Comment by onlyrealcuzzo

8 days ago

I work at a FAANG.

Professionally, I have had almost no luck with it, outside of summarizing design docs or literally just finding something in the code that a simple search might not find: such is this team's code that does X?

I am yet to successfully prompt it and get a working commit.

Further, I will add that I also don't know any ICs personally who have successfully used it. Though, there's endless posts of people talking about how they're now 10x more productive, and everyone needs to do x y an z now. I just don't know any of these people.

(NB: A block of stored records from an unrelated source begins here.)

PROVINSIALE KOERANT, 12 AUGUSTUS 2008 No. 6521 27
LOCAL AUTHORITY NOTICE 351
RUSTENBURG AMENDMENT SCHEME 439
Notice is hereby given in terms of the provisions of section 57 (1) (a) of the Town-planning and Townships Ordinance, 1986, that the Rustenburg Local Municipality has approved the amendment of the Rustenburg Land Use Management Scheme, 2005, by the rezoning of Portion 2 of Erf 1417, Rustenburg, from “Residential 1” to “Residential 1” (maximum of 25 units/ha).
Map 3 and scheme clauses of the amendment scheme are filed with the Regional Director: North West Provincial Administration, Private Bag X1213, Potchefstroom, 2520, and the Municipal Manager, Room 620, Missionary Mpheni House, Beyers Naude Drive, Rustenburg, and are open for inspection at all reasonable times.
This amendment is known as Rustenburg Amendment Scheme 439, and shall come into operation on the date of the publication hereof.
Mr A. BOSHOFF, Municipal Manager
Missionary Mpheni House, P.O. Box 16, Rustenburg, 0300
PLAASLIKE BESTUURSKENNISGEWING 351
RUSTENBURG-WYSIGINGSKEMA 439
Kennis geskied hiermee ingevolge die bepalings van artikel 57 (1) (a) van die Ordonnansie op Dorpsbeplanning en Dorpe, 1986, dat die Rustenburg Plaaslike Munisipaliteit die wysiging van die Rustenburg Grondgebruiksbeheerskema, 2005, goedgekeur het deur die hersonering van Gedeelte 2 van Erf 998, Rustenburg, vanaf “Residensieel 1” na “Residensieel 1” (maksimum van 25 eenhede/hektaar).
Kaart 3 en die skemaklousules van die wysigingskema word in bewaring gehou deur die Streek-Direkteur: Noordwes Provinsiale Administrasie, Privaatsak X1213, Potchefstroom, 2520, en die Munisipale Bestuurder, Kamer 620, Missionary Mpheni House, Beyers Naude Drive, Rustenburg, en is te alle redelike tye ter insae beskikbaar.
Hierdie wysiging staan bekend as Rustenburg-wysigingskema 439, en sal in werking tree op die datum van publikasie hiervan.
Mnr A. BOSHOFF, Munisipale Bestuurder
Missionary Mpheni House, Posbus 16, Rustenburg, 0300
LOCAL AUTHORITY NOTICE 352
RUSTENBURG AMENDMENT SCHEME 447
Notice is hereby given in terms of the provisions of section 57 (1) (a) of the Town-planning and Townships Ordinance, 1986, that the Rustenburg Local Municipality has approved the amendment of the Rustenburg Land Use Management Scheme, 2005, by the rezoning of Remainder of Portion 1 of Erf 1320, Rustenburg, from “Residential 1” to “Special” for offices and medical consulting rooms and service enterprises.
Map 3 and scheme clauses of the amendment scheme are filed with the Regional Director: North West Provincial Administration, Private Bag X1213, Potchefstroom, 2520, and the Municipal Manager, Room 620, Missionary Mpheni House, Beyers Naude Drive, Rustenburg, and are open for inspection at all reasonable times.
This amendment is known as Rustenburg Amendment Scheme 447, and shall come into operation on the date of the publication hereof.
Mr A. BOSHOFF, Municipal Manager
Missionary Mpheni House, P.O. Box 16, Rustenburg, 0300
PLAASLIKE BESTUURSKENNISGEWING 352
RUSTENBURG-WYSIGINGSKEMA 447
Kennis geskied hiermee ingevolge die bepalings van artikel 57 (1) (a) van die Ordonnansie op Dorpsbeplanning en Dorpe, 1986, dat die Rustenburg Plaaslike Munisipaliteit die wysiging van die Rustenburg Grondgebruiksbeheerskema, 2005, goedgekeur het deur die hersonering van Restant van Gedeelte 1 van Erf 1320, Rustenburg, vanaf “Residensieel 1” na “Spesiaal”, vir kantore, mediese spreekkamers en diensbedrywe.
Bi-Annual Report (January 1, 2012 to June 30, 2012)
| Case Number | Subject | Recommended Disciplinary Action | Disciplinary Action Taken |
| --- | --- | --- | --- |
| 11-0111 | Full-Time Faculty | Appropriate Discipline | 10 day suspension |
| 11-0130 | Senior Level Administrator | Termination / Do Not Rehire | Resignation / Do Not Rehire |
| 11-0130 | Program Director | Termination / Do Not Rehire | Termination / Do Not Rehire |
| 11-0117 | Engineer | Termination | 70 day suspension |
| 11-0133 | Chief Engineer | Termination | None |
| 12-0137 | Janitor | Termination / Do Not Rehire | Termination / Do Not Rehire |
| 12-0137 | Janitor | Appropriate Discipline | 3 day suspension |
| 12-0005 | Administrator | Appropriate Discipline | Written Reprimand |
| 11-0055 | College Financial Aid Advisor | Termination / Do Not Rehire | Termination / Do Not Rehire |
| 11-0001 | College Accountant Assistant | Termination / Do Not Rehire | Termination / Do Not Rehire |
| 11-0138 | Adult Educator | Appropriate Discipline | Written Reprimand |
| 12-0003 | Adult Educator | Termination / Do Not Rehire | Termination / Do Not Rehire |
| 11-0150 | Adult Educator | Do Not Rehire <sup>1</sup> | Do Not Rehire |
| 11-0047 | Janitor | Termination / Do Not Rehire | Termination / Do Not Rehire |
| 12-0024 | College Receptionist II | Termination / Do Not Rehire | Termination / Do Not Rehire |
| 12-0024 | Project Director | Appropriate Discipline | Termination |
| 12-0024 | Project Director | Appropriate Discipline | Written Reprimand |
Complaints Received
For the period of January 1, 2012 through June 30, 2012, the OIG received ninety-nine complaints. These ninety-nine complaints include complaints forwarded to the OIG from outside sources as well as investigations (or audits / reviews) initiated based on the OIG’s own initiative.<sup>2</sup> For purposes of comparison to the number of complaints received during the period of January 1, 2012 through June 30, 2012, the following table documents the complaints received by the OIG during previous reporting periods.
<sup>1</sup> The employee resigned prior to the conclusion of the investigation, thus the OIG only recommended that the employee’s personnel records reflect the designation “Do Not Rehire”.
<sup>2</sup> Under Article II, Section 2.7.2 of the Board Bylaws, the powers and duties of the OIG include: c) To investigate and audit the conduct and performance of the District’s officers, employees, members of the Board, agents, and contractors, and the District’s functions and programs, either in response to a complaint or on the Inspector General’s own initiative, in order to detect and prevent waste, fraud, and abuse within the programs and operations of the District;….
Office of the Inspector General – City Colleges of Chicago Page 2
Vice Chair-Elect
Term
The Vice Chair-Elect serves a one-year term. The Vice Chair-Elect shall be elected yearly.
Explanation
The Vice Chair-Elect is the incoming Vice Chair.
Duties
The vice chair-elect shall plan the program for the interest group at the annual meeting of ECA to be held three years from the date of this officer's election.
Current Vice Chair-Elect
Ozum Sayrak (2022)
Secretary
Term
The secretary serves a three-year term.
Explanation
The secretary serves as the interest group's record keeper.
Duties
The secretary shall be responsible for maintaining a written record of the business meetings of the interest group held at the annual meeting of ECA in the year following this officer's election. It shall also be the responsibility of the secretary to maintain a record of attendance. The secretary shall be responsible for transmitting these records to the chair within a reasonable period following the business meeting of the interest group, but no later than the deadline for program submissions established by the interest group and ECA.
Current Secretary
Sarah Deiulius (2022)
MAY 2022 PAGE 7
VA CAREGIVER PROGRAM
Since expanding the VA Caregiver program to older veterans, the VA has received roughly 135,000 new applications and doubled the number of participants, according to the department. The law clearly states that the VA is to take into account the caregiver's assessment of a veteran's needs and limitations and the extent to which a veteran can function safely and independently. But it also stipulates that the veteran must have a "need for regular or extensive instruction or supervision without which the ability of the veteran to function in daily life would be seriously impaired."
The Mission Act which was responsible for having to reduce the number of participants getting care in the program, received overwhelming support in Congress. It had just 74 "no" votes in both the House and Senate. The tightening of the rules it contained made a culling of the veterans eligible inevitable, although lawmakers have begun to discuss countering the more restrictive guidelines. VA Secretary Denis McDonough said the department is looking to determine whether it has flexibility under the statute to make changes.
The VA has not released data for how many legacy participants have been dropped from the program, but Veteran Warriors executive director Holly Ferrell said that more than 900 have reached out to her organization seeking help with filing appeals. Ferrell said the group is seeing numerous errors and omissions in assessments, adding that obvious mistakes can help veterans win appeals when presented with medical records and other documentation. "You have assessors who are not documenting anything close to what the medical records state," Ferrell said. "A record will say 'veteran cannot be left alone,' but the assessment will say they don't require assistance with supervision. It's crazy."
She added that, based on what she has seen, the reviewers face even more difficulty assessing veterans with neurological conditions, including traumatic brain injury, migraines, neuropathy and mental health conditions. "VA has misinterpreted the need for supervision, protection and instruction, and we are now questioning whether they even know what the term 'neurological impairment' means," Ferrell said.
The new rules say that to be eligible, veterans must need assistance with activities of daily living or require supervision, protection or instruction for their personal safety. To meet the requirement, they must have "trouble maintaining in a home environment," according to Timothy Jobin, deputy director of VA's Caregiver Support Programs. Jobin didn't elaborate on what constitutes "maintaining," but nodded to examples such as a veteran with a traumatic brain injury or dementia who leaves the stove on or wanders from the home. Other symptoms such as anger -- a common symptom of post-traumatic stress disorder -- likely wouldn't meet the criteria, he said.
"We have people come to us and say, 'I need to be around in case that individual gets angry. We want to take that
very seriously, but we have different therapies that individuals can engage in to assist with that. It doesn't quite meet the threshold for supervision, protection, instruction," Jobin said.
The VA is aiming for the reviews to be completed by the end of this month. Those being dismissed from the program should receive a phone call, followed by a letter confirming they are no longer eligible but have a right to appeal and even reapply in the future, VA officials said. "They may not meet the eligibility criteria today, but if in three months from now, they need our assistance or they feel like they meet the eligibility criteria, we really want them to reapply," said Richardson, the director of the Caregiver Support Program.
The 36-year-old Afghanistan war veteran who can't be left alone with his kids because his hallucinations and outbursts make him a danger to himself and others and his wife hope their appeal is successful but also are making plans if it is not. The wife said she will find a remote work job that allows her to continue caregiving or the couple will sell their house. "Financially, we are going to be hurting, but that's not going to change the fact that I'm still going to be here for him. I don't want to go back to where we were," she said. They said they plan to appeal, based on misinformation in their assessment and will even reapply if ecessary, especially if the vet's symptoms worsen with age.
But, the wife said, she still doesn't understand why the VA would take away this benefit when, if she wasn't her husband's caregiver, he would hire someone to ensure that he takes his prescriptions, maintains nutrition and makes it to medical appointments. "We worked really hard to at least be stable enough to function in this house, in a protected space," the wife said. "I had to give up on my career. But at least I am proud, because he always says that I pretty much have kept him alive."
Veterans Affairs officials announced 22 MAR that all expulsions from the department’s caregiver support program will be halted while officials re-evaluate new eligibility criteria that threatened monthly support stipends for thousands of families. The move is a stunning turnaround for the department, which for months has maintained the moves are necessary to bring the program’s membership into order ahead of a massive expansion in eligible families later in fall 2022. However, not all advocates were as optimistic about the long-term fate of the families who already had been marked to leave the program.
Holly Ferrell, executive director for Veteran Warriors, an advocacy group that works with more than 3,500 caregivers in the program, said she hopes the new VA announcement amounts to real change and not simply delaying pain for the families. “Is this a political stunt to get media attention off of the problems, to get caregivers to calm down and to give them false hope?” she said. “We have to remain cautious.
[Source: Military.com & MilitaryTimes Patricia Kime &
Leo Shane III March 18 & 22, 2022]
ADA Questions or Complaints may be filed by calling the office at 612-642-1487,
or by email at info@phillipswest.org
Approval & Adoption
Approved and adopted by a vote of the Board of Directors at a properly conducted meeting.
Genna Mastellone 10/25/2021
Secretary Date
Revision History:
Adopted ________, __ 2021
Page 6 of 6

Non-professionally, it's amazing how well it does on a small greenfield task, and I have seen that 10x improvement in velocity. But, at work, close to 0 so far.

Of the posts I've seen at work, they typically tend to be teams doing something new / greenfield-ish or a refactor. So I'm not surprised by their results.

This is wild. I’m on the other end.

I’ve probably prompted 10,000 lines of working code in the last two months. I started with terraform which I know backwards and forwards. Works perfectly 95% of the time and I know where it will go wrong so I watch for that. (Working both green field, in other existing repos and with other collaborators)

Moved on to a big data processing project, works great, needed a senior engineer to diagnose one small index problem which he identified in 30s. (But I’d bonked on for a week because in some cases I just don’t know what I don’t know)

Meanwhile a colleague wanted a sample of the data. Vibe coded that. (Extract from zip without decompressing) He wanted randomized. One shot. Done. Then he wanted randomized across 5 categories. Then he wanted 10x the sample size. Data request completed before the conversion was over. I would have worked on that for three hours before and bonked if I hit the limit of my technical knowledge.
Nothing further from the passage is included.